START DATASET EXCERPT

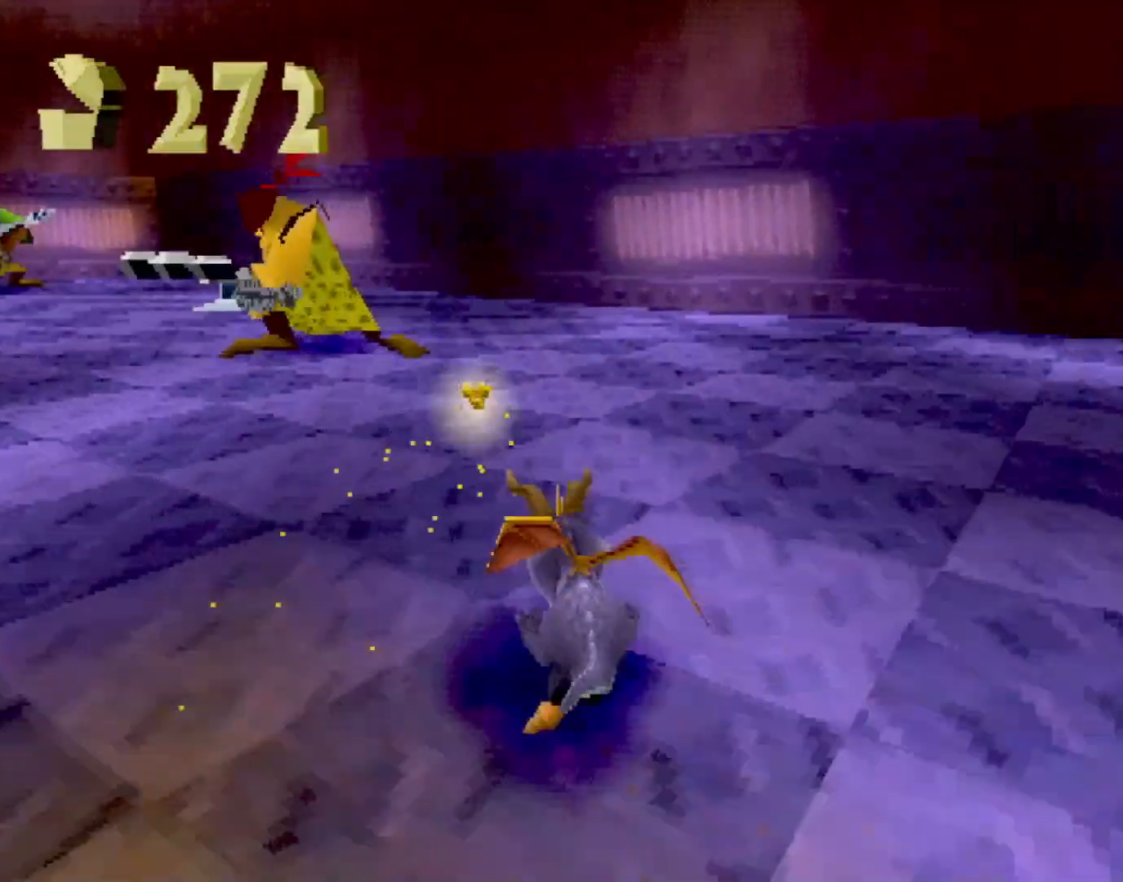
{"buttons": ["CIRCLE"], "left_stick": "left", "events": [[200, "left_stick", "left"], [484, "CIRCLE", "down"], [484, "SQUARE", "up"]]}
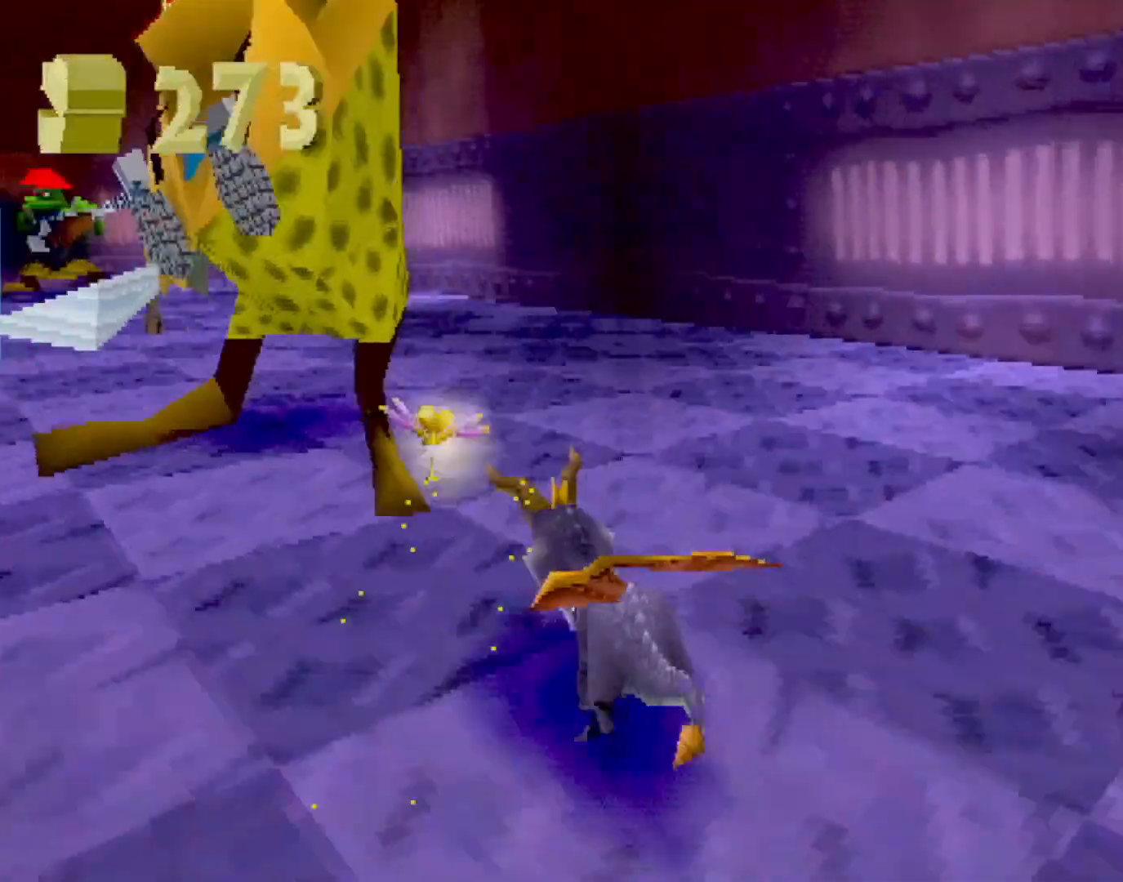
{"buttons": [], "left_stick": "down-left", "events": [[50, "CIRCLE", "up"], [50, "SQUARE", "down"], [200, "SQUARE", "up"], [250, "CROSS", "down"], [283, "left_stick", "down-left"], [317, "CROSS", "up"]]}
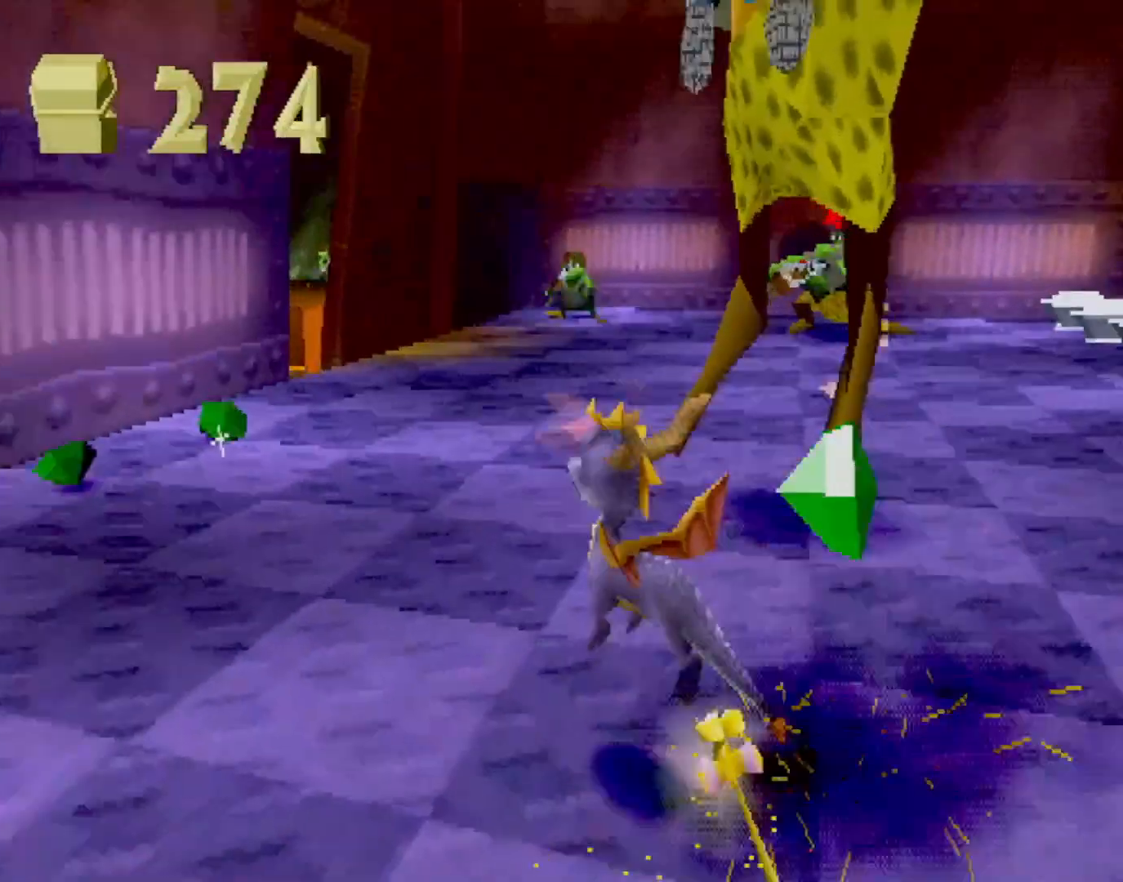
{"buttons": [], "left_stick": "right", "events": [[34, "SQUARE", "down"], [101, "left_stick", "center"], [184, "left_stick", "right"], [434, "SQUARE", "up"]]}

END DATASET EXCERPT

EXERCISE PROMPT. Reproduce the data above word for word, but leave the images out.

ANSWER SECTION.
{"buttons": ["CIRCLE"], "left_stick": "left", "events": [[200, "left_stick", "left"], [484, "CIRCLE", "down"], [484, "SQUARE", "up"]]}
{"buttons": [], "left_stick": "down-left", "events": [[50, "CIRCLE", "up"], [50, "SQUARE", "down"], [200, "SQUARE", "up"], [250, "CROSS", "down"], [283, "left_stick", "down-left"], [317, "CROSS", "up"]]}
{"buttons": [], "left_stick": "right", "events": [[34, "SQUARE", "down"], [101, "left_stick", "center"], [184, "left_stick", "right"], [434, "SQUARE", "up"]]}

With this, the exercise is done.